The original code path was firm-only. When we added per-user execution two months ago, we forked the code path but didn't propagate the timeout-registration logic. The unit tests we wrote for per-user execution covered "did the order place correctly" and "did the SL register on Binance" — but not "does the strategy-spec timeout fire" because that kind of test takes hours to run, and we relied on the firm-side production behavior as our safety net.

Firm-side production never showed the bug because firm positions always closed via SL or TP within hours, by chance. The first time conditions lined up to keep a position alive past the spec'd timeout was on a user account, which had no timeout registration, on a market day where price stayed in a range that didn't trigger SL or TP.

The fix

Added a per-strategy hold-hours map in userPositionGuard.js with a per-tick force-close check. Deployed within 20 minutes of the customer report. The userPositionGuard polls every 60 seconds, so the next tick caught all three stuck positions and closed them at market. Net P&L across the three: roughly flat. The lesson cost was symbolic.

The real cost

The dollar P&L barely moved. The trust cost was real. A subscriber paying for a system that promises a defined max hold deserves a system that honors that hold, not one that drifts to 33 hours. We told the customer exactly what happened, deployed the fix while they were still on the line, and showed them the closed records with computed PnL the moment they appeared.

The customer kept their subscription. That's the right outcome only because we caught it within hours of the report. If the same bug had hit during a market crash and a position rode through a -25% drop because no timeout fired, the conversation would have been different.

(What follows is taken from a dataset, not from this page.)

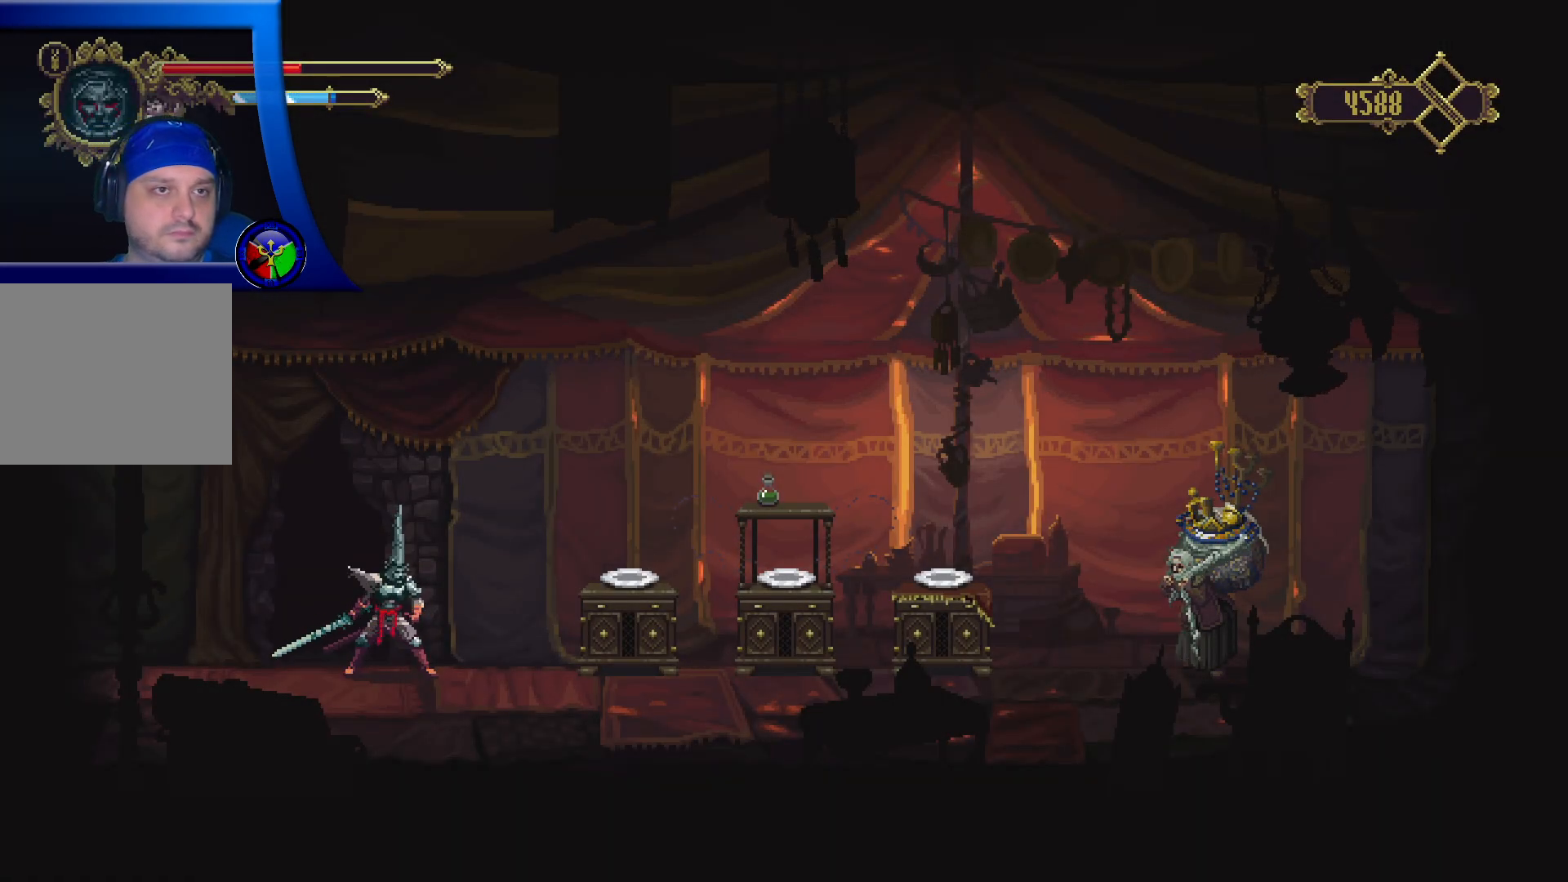
{"buttons": ["DPAD_RIGHT"], "left_stick": "center", "right_stick": "center", "events": [[467, "R2", "up"]]}
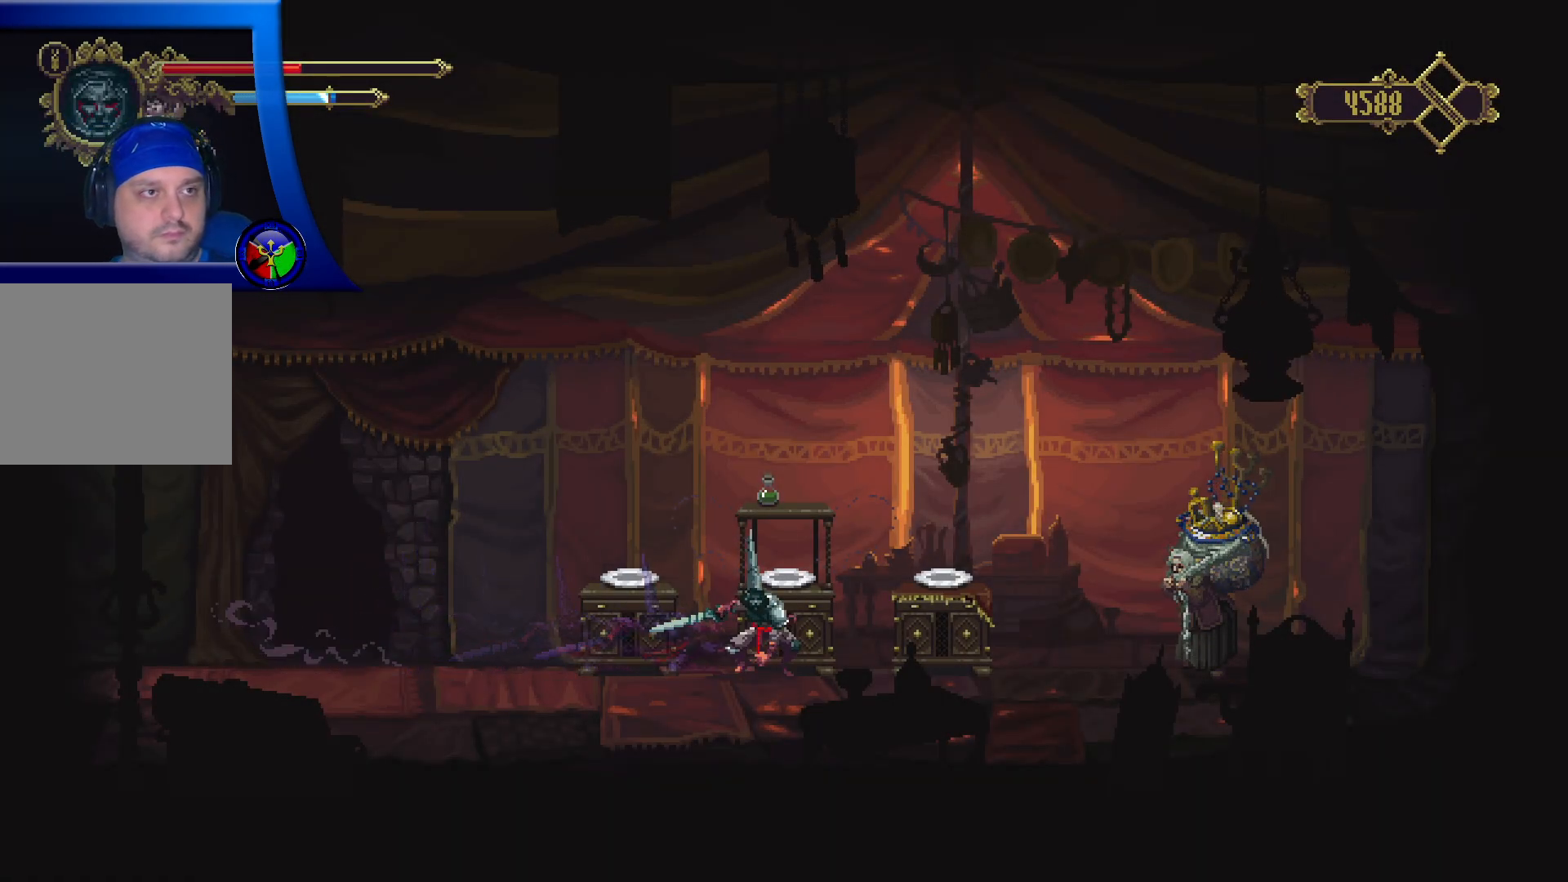
{"buttons": ["DPAD_RIGHT"], "left_stick": "center", "right_stick": "center", "events": []}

What we changed beyond the fix

Two operational improvements:

• Test parity between firm and user execution paths. Any new feature added to firm execution must have an equivalent test on user execution. No more relying on "firm production catches everything."
• External-close PnL computation. We discovered while debugging that when Binance closes a position externally (SL fill, manual close), we were marking status=closed but not computing pnlPct/pnlUsd. Fixed in the same commit. Now every closed trade has full P&L data, regardless of who triggered the close.

Why we publish this

The firm-vs-user-execution-parity bug is exactly the kind of thing other crypto-bot operators would hide. Most platforms run on closed-source code, opaque P&L attribution, and "trust us, the system works as advertised". When something goes wrong, customers eat it.

We'd rather publish the bug, the fix, and the lesson. If you're considering Hedonist Pro: this is what the operations look like from the inside. Bugs happen. We catch them, fix them publicly, and improve the test surface so the same class of bug doesn't recur. That's the standard.